As critical as location and architecture are, to take full advantage of passive solar design’s potential for affordable and efficient energy use, one must choose proper materials. With passive solar systems, the building materials collect, store, and transfer energy. Of course many materials have upsides and downsides. One of the most basic materials in passive solar design is glass. Windows are an excellent way of bringing the energy of the sun into the home, but if constructed improperly or out of less than ideal materials, they can be a nemesis to passive energy use, over-heating rooms in the summer and allowing precious warmth to trickle out in the winter if the frame is not well-constructed. Tight frames and good quality workmanship are important for maximizing the efficiency of the windows, but the actual building materials play a significant role in how solar energy acts within a building.

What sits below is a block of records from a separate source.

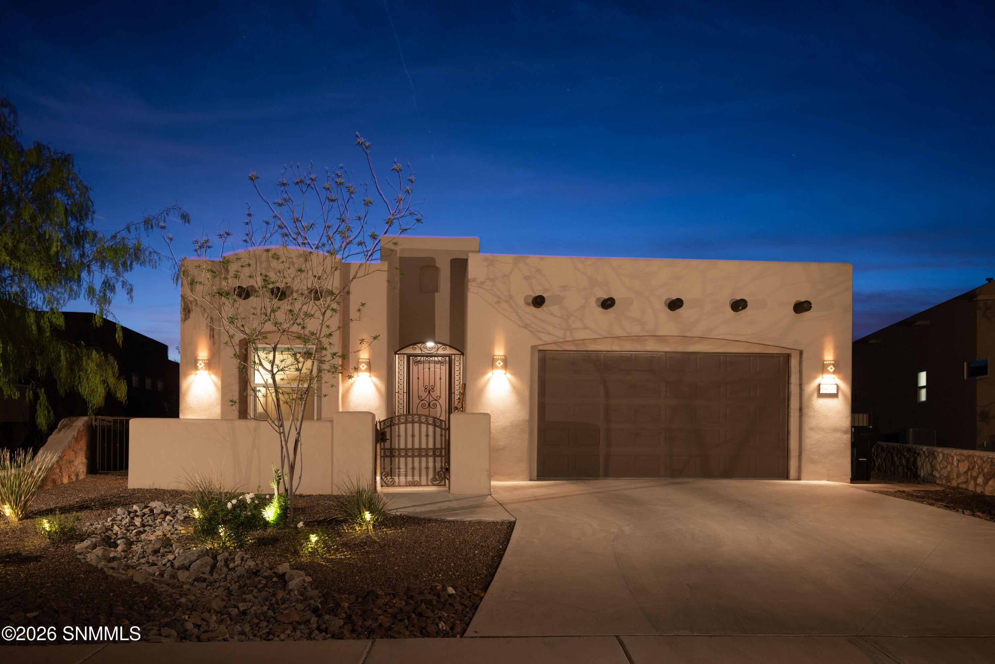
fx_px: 663
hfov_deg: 73.7
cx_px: 498
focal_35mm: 24
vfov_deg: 53.2
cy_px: 332
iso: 400
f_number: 6.7
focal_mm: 24
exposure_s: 1.3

The choice of glass, then, is critical. Translucent materials permit short-wave solar radiation into the building and prevent long-wave heat radiation from exiting. The amount of light that penetrates glass depends on what angle it strikes the glass itself. At a perpendicular, or 90 degree angle, the most light is allowed to enter. And at small angles of 30 degrees or less, the majority of light is reflected by the glass and does not enter. After the house is built there is not much to do to change the angle at which light strikes the glass, but there are other variables that can be changed.

Glazings can alter how light is allowed to penetrate and escape buildings through the windows. They can be made of a variety of materials, including glass, acrylics, fiberglass, and other materials.